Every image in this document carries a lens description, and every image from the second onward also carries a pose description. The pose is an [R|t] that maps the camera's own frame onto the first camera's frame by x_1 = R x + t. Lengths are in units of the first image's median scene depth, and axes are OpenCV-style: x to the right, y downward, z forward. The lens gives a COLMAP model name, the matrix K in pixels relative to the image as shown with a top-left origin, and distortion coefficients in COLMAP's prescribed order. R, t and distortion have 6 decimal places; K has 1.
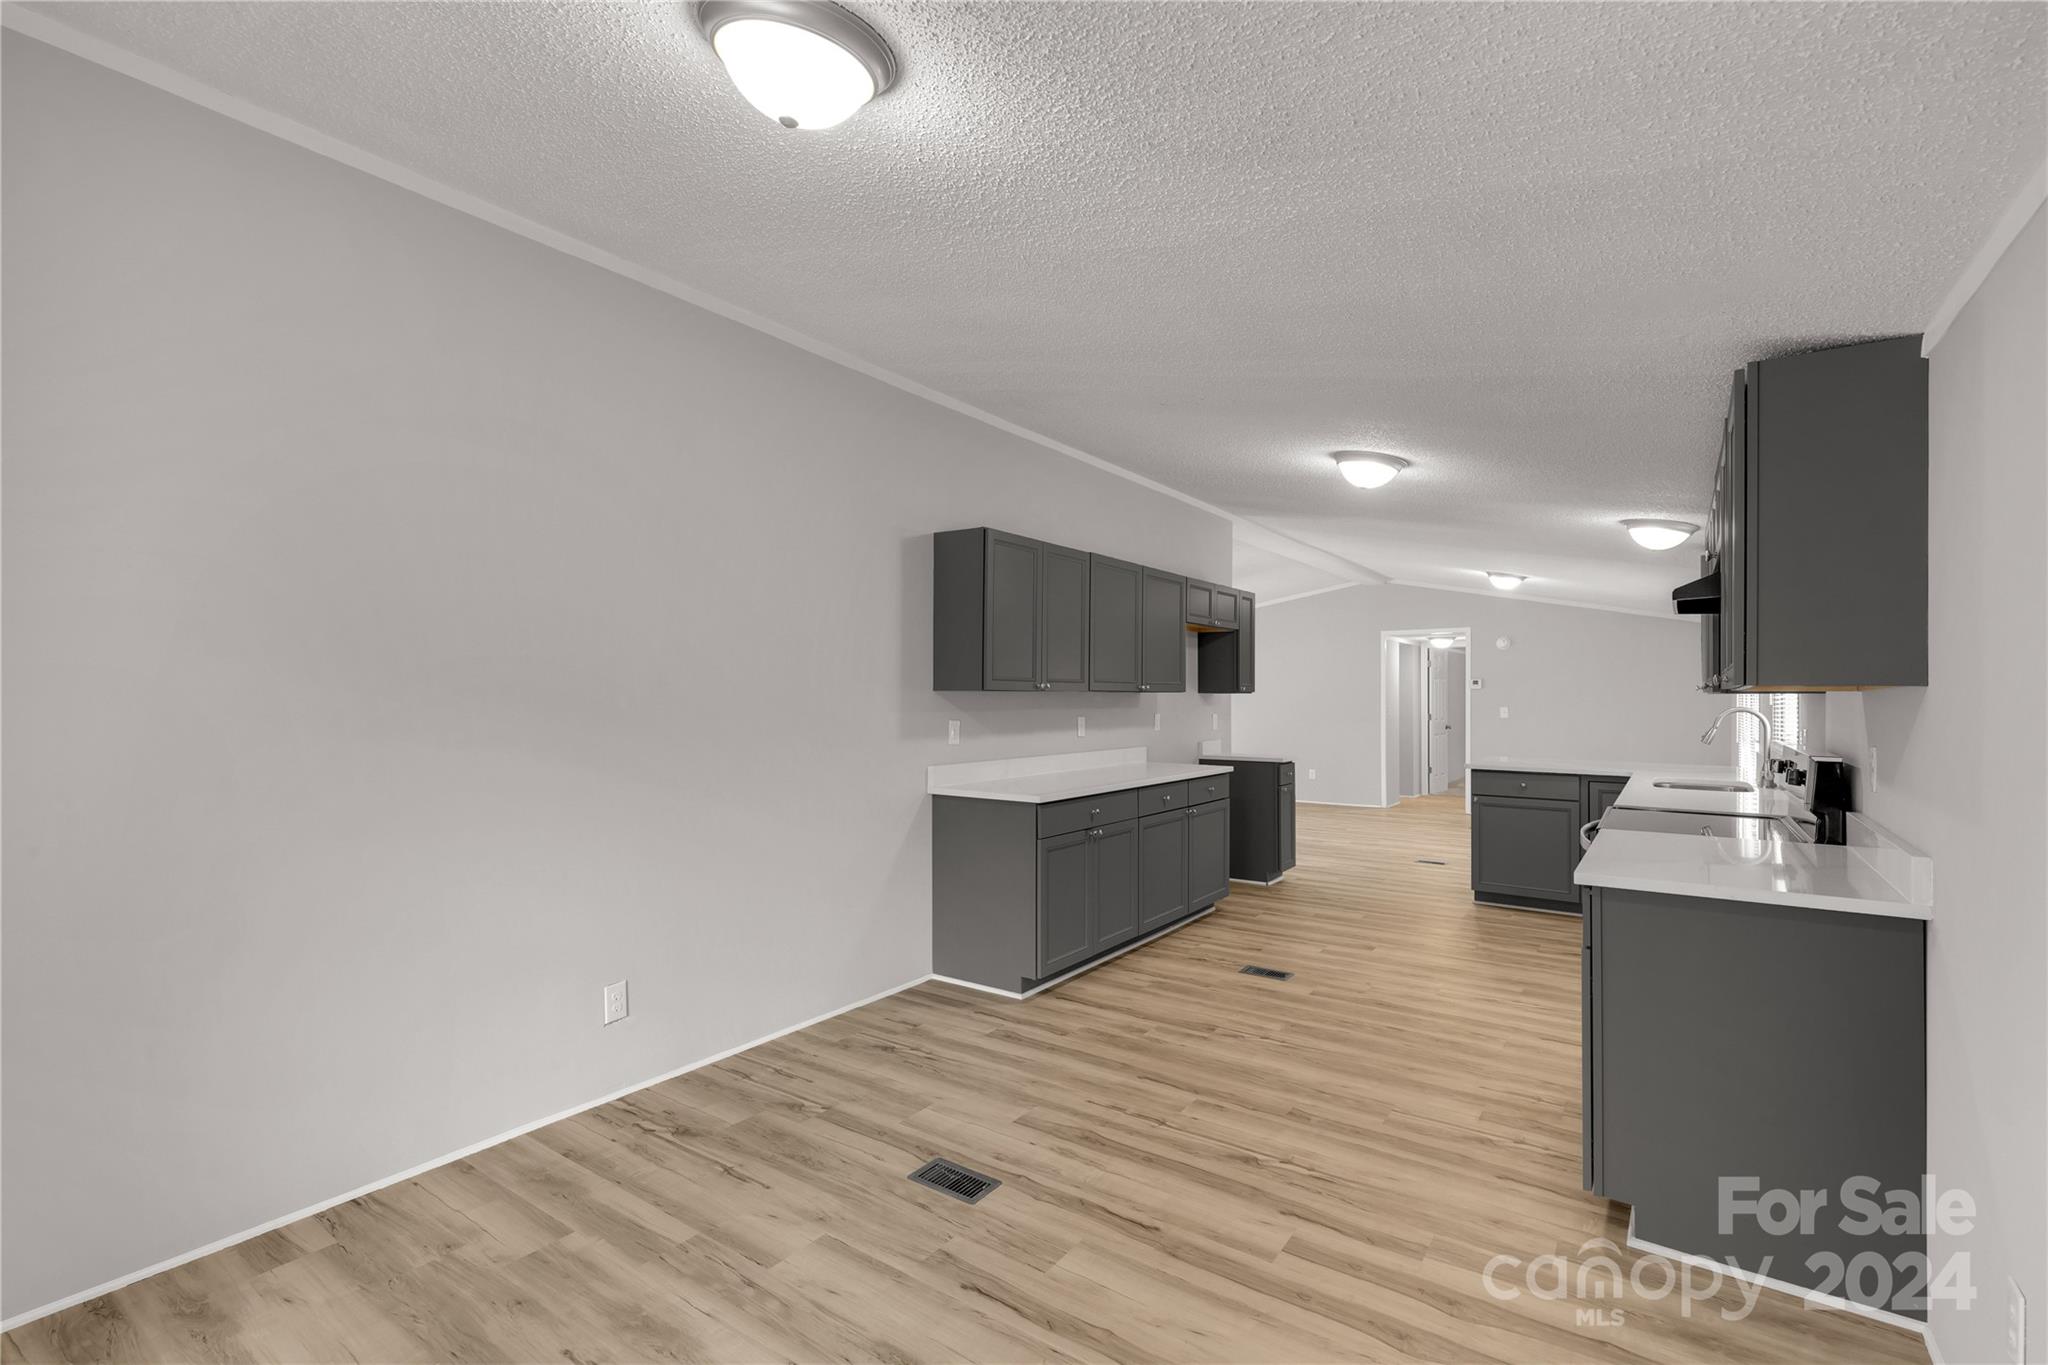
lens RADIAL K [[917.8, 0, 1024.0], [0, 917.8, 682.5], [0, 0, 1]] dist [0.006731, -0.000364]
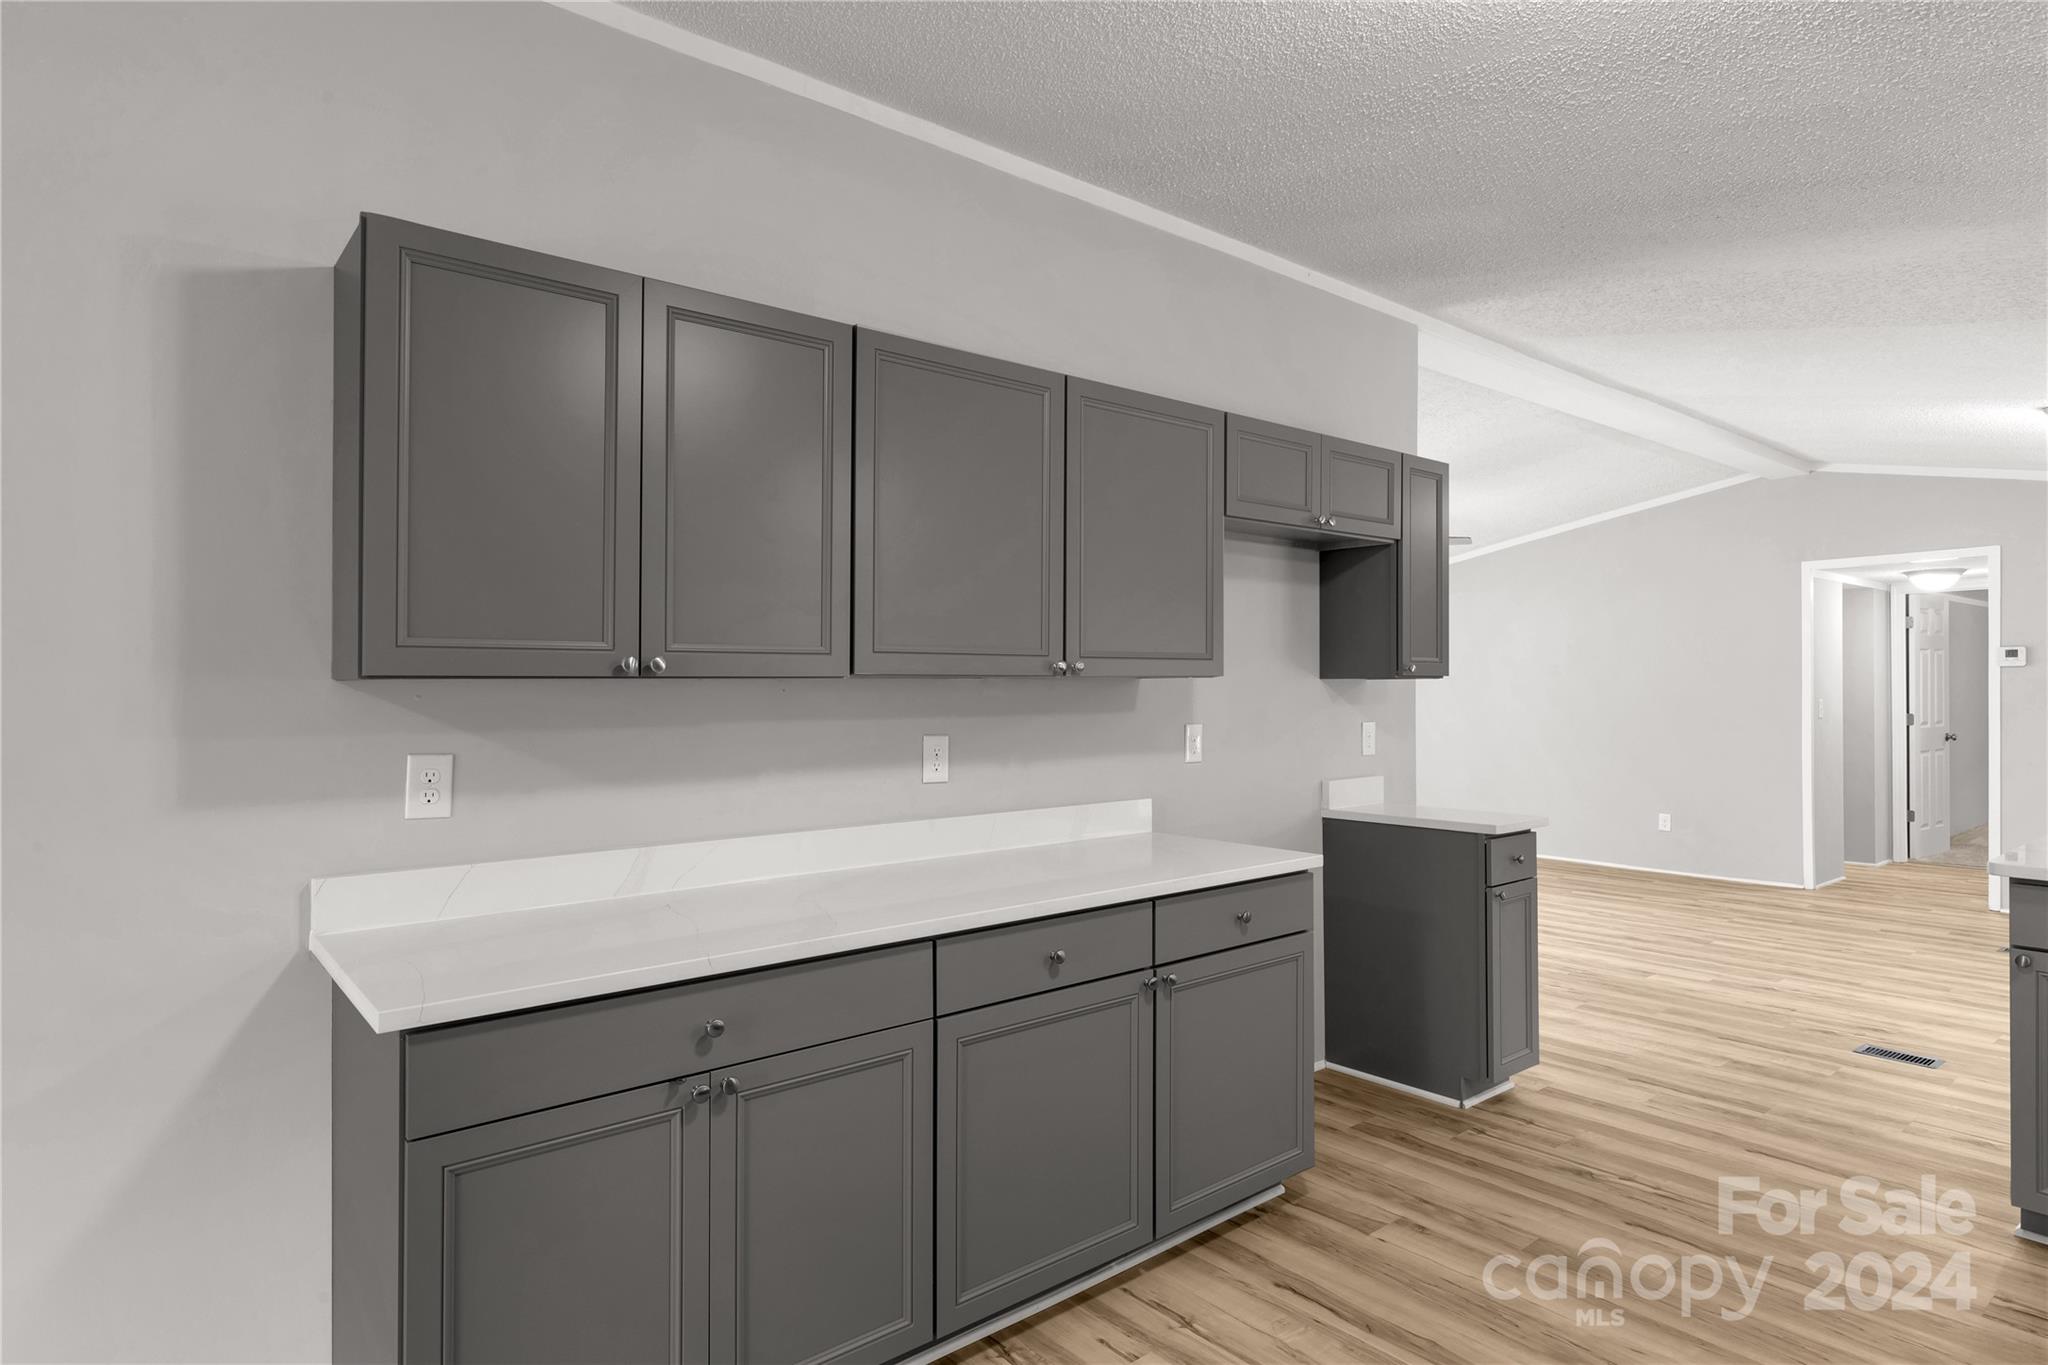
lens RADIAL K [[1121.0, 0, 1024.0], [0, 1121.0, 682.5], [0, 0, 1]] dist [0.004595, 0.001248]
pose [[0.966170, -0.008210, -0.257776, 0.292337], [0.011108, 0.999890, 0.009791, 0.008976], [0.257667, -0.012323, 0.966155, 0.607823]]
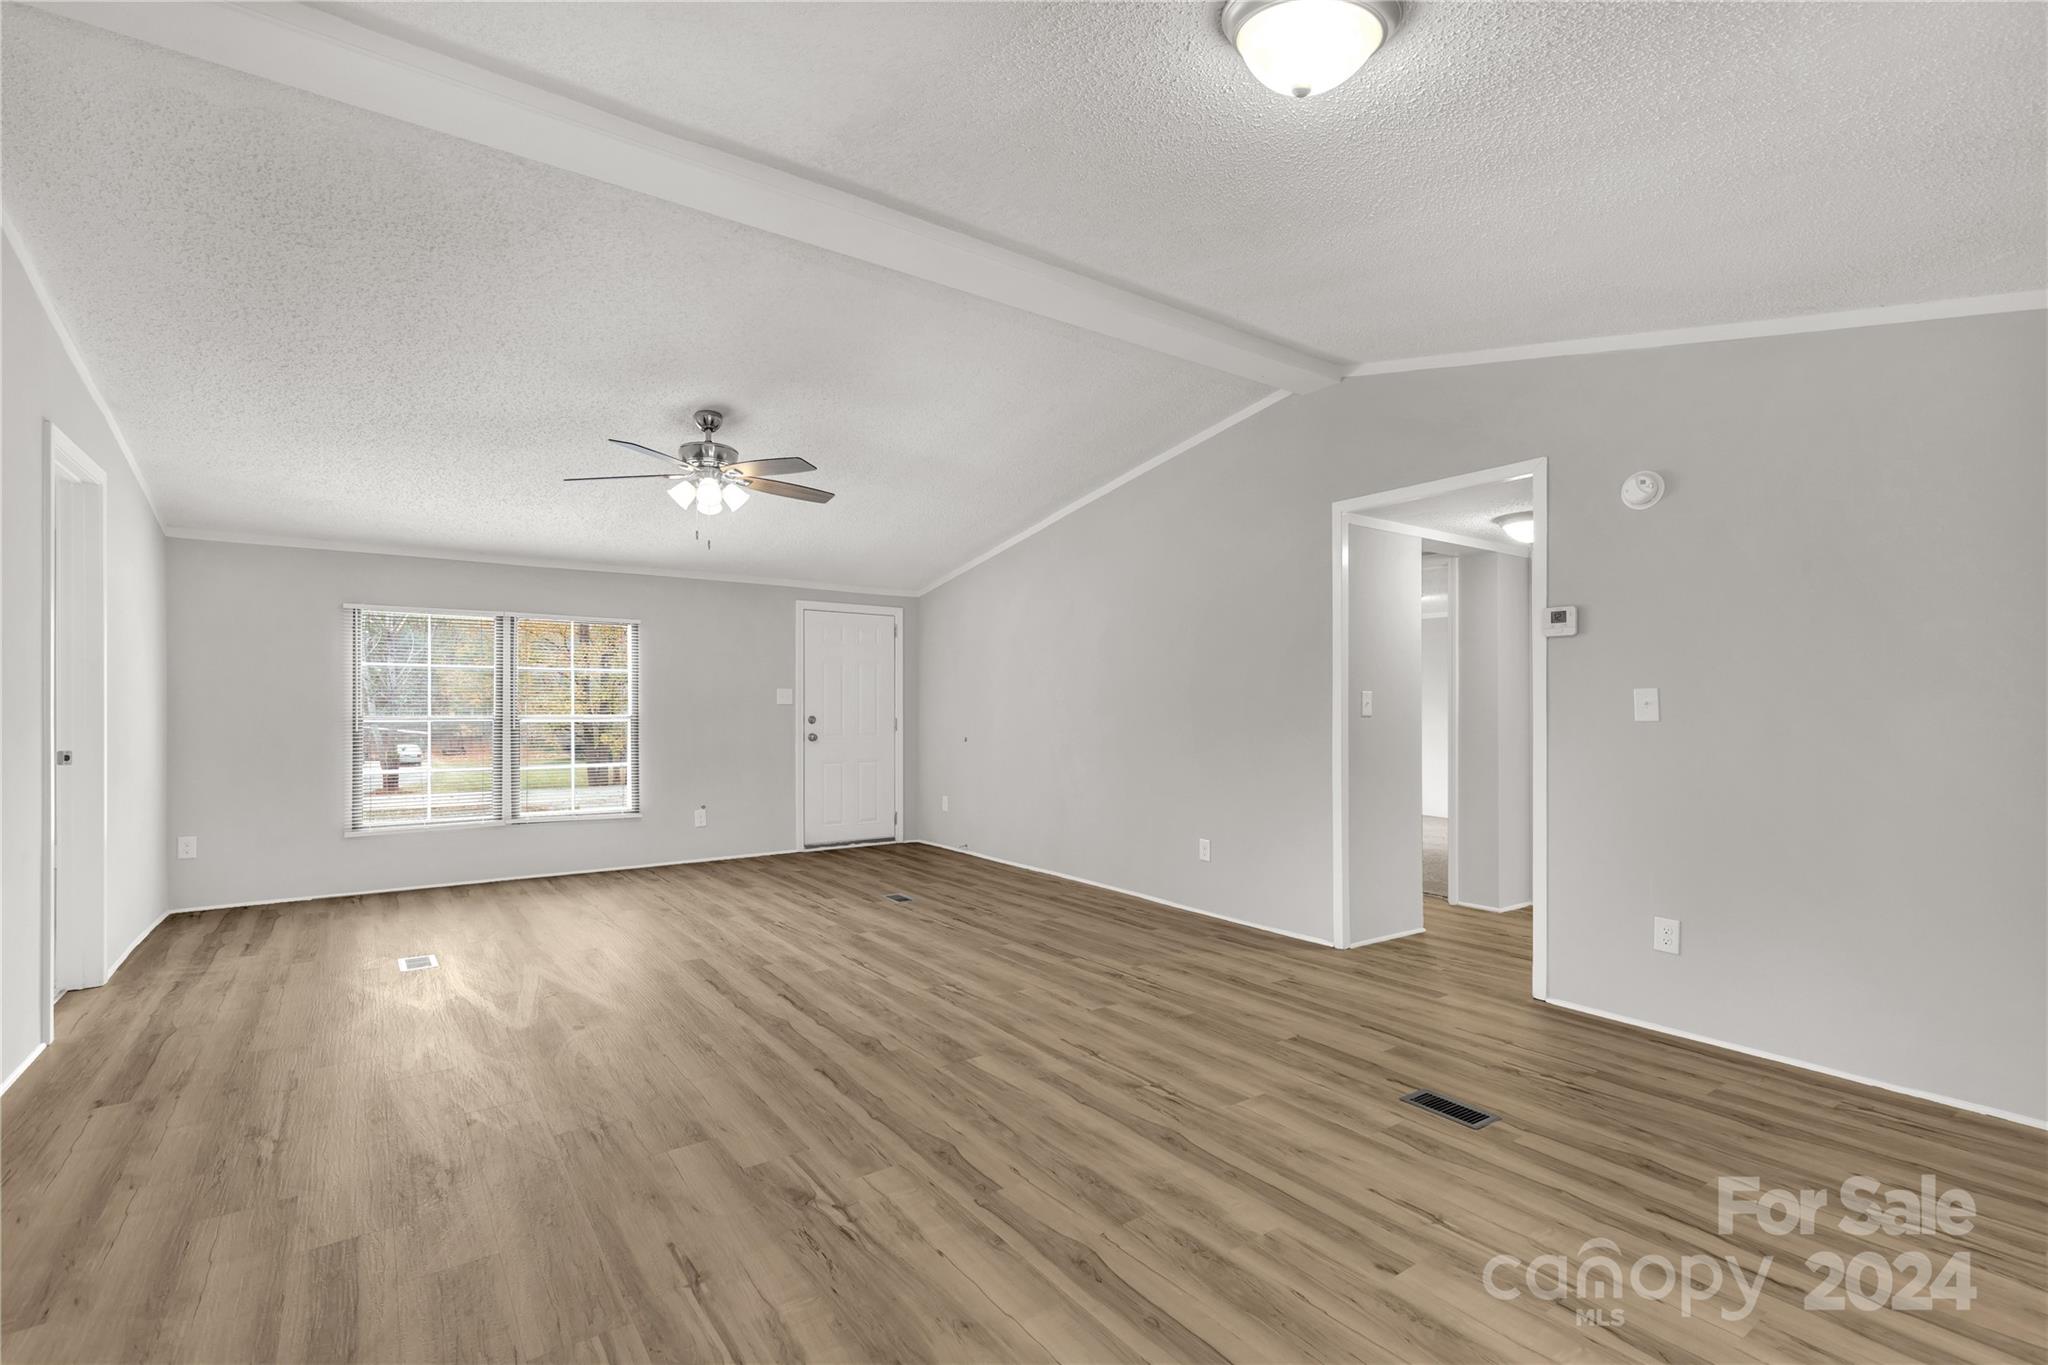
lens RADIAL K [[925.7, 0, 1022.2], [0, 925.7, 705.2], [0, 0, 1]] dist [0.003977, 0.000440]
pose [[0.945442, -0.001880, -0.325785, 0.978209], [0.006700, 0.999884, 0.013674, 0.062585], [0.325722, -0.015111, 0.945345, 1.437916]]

Work request: Leave every picture out. Retype the remaining data exactly.

Finished exercise:
Every image in this document carries a lens description, and every image from the second onward also carries a pose description. The pose is an [R|t] that maps the camera's own frame onto the first camera's frame by x_1 = R x + t. Lengths are in units of the first image's median scene depth, and axes are OpenCV-style: x to the right, y downward, z forward. The lens gives a COLMAP model name, the matrix K in pixels relative to the image as shown with a top-left origin, and distortion coefficients in COLMAP's prescribed order. R, t and distortion have 6 decimal places; K has 1.
lens RADIAL K [[917.8, 0, 1024.0], [0, 917.8, 682.5], [0, 0, 1]] dist [0.006731, -0.000364]
lens RADIAL K [[1121.0, 0, 1024.0], [0, 1121.0, 682.5], [0, 0, 1]] dist [0.004595, 0.001248]
pose [[0.966170, -0.008210, -0.257776, 0.292337], [0.011108, 0.999890, 0.009791, 0.008976], [0.257667, -0.012323, 0.966155, 0.607823]]
lens RADIAL K [[925.7, 0, 1022.2], [0, 925.7, 705.2], [0, 0, 1]] dist [0.003977, 0.000440]
pose [[0.945442, -0.001880, -0.325785, 0.978209], [0.006700, 0.999884, 0.013674, 0.062585], [0.325722, -0.015111, 0.945345, 1.437916]]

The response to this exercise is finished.